"""

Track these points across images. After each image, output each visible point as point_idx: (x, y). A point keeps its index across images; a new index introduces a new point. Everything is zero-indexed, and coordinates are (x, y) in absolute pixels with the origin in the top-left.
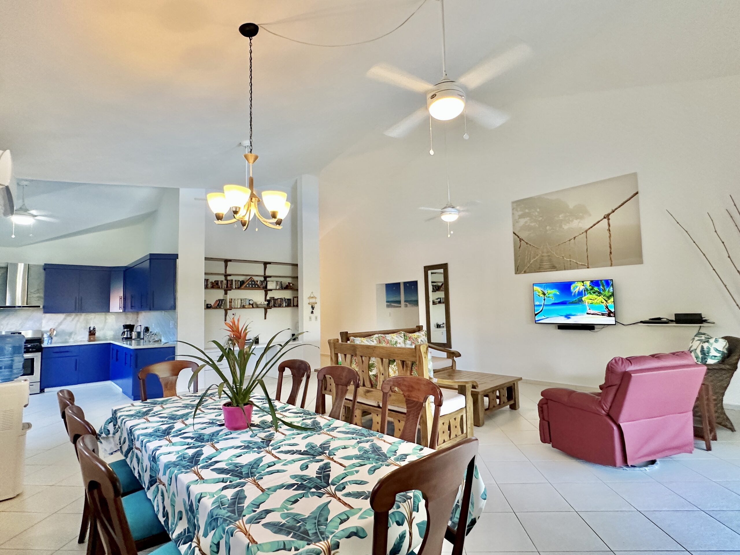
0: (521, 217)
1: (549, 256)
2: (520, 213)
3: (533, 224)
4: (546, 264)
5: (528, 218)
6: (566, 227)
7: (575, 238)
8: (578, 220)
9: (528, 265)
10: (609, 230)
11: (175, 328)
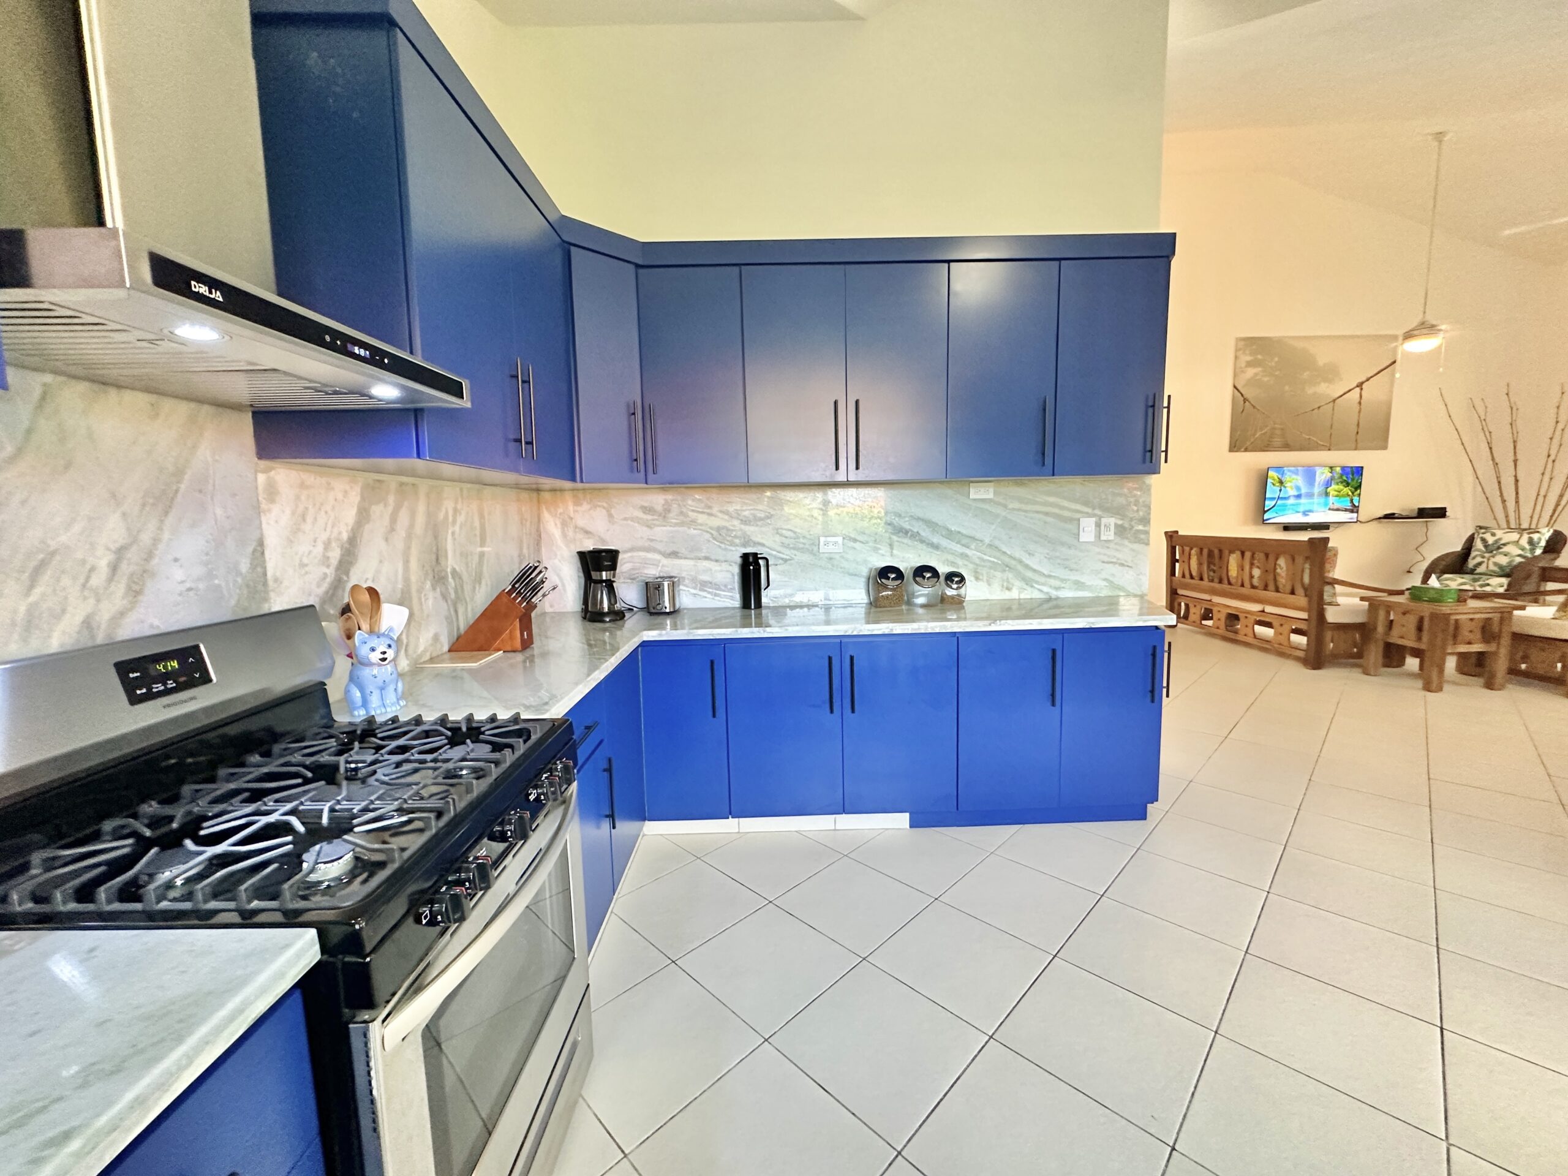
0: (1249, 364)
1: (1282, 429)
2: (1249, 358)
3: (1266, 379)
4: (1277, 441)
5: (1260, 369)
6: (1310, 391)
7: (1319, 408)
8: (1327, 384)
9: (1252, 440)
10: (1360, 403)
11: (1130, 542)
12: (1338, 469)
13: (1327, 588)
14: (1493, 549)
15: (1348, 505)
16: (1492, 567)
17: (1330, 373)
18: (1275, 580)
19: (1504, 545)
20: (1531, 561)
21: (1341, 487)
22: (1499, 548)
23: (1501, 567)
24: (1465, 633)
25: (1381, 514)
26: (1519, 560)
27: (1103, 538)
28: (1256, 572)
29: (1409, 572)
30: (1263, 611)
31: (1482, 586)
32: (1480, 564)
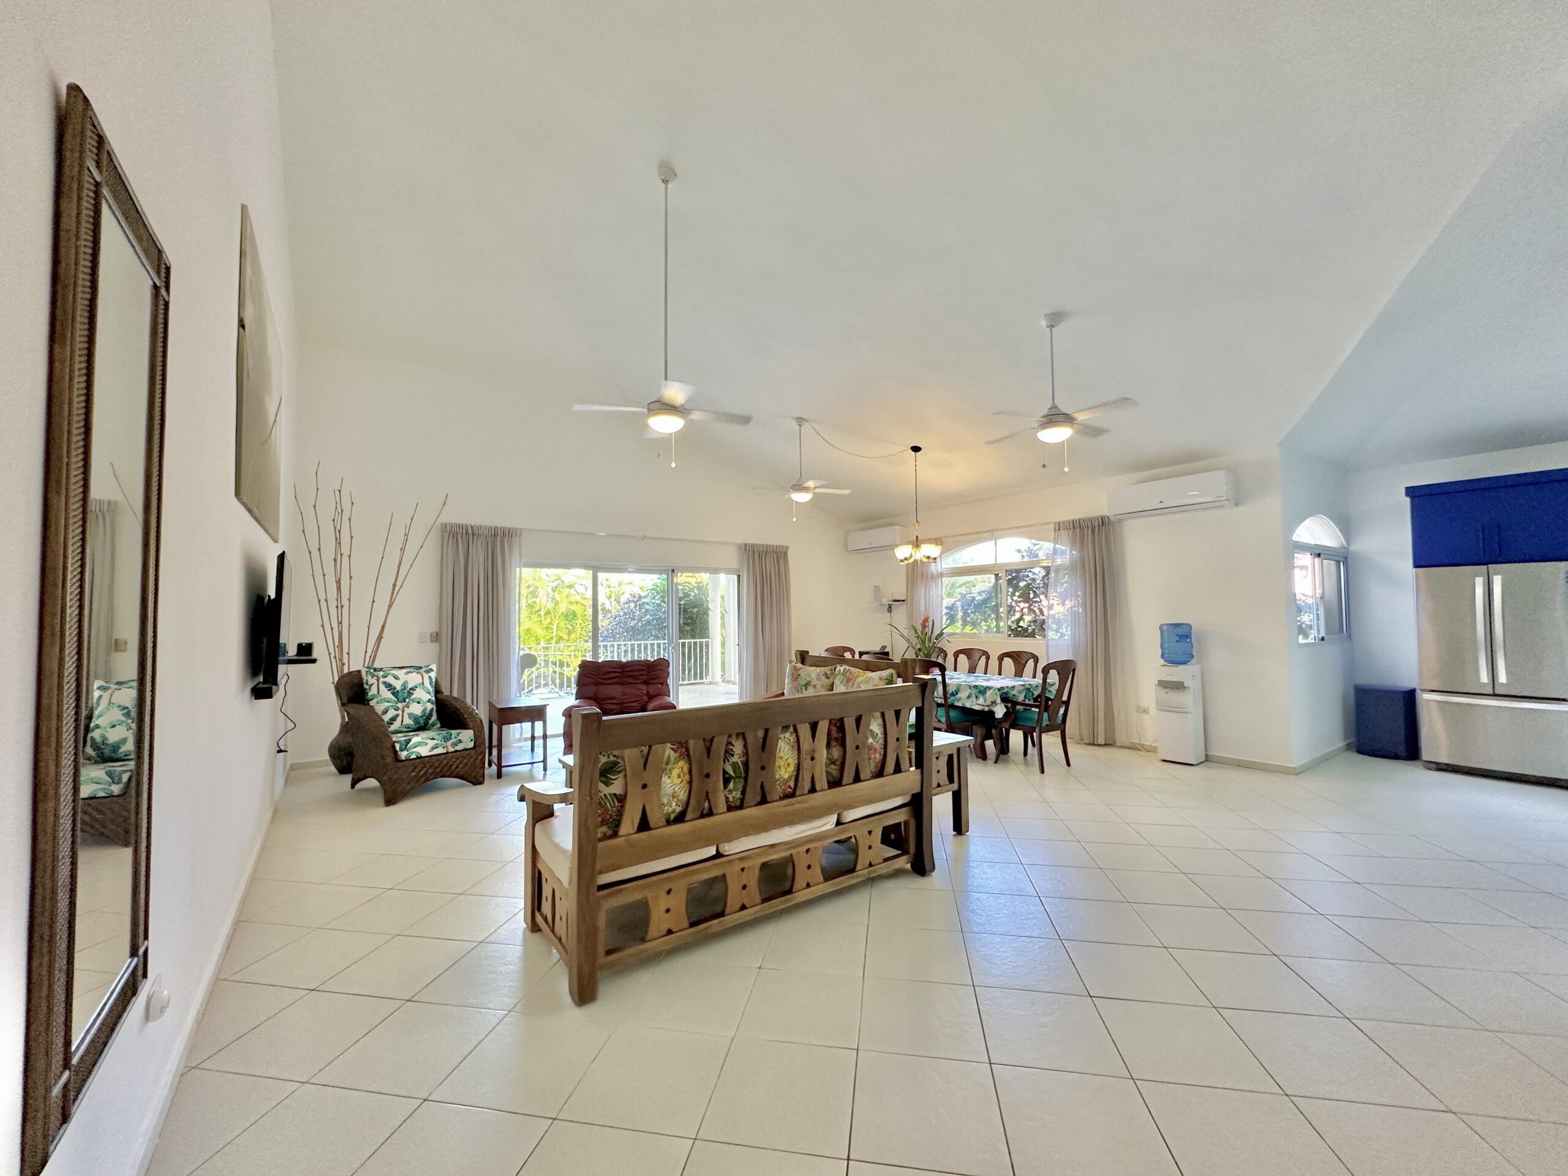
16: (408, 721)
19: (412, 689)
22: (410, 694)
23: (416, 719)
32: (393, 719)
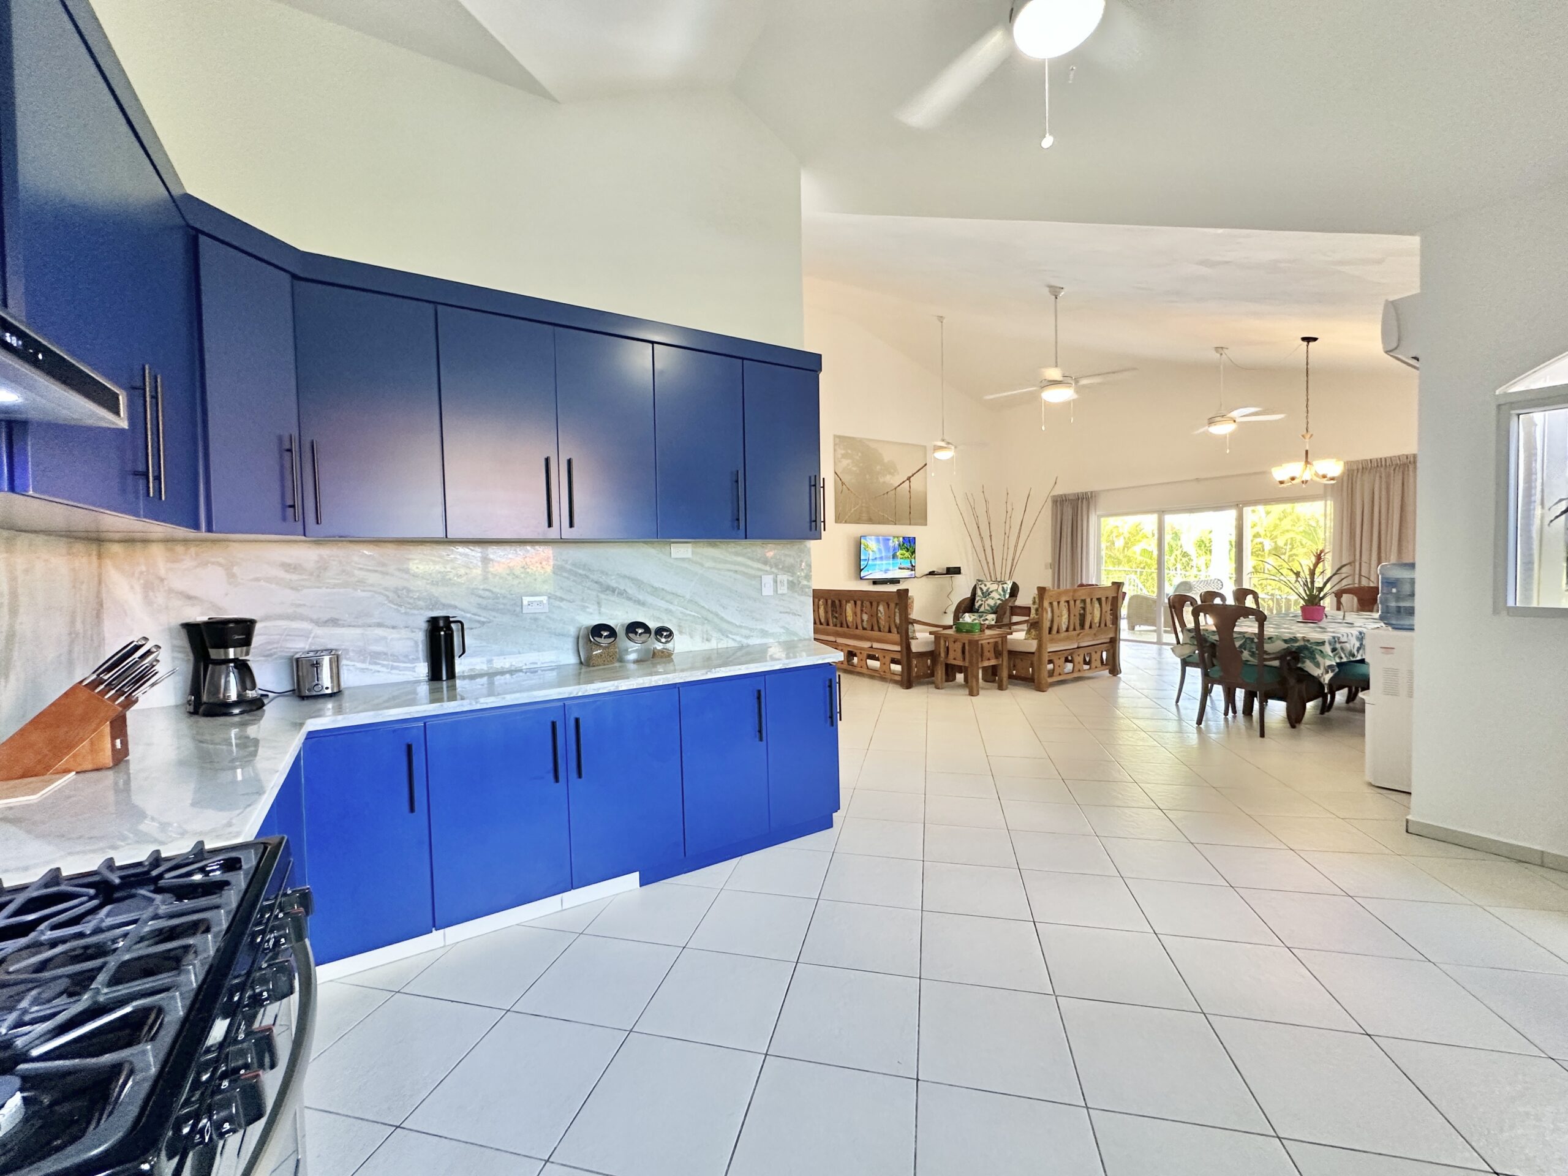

"""

What to work on: Copy out the rows from the very first line down through the line containing "11: (1130, 542)", including both ends, and drop the picture lines from your copy.

Solved exercise:
Track these points across images. After each image, output each visible point as point_idx: (x, y). A point keeps its index across images; a new index introduces a new point. Everything is zero-indexed, and coordinates are (x, y) in absolute pixels with the origin in the top-left.
0: (521, 217)
1: (549, 256)
2: (520, 213)
3: (533, 224)
4: (546, 264)
5: (528, 218)
6: (566, 227)
7: (575, 238)
8: (578, 220)
9: (528, 265)
10: (609, 230)
11: (175, 328)
0: (1249, 364)
1: (1282, 429)
2: (1249, 358)
3: (1266, 379)
4: (1277, 441)
5: (1260, 369)
6: (1310, 391)
7: (1319, 408)
8: (1327, 384)
9: (1252, 440)
10: (1360, 403)
11: (1130, 542)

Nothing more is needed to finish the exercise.